Records provided ::
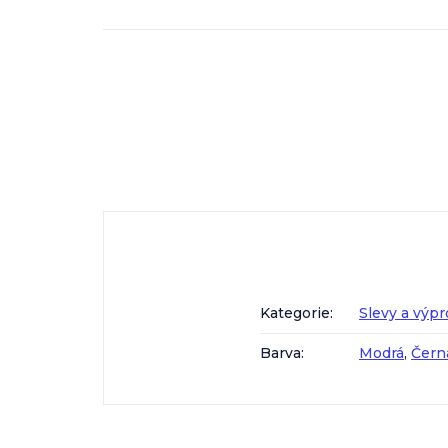
Kategorie
:
Slevy a výp
Barva
:
Modrá
,
Čern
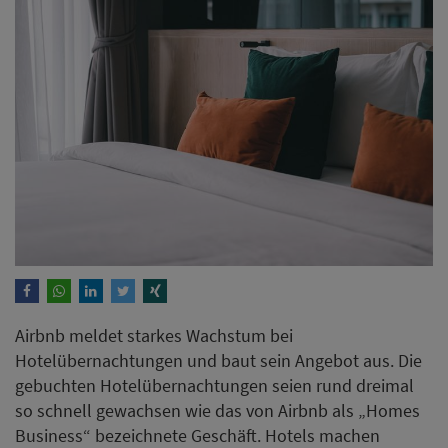
Airbnb meldet starkes Wachstum bei
Hotelübernachtungen und baut sein Angebot aus. Die
gebuchten Hotelübernachtungen seien rund dreimal
so schnell gewachsen wie das von Airbnb als „Homes
Business“ bezeichnete Geschäft. Hotels machen
bislang aber nur einen einstelligen prozentualen Anteil
aller Übernachtungen aus.
Weiterlesen
Stromausfall in Berlin: Staat
erstattet knapp 900.000 Euro
für Hotelübernachtungen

Try it :: Retype the text of the data above without alteration, line for line, and leave the pictures out of your answer.

Answer to the exercise ::
Kategorie
:
Slevy a výp
Barva
:
Modrá
,
Čern
Airbnb meldet starkes Wachstum bei
Hotelübernachtungen und baut sein Angebot aus. Die
gebuchten Hotelübernachtungen seien rund dreimal
so schnell gewachsen wie das von Airbnb als „Homes
Business“ bezeichnete Geschäft. Hotels machen
bislang aber nur einen einstelligen prozentualen Anteil
aller Übernachtungen aus.
Weiterlesen
Stromausfall in Berlin: Staat
erstattet knapp 900.000 Euro
für Hotelübernachtungen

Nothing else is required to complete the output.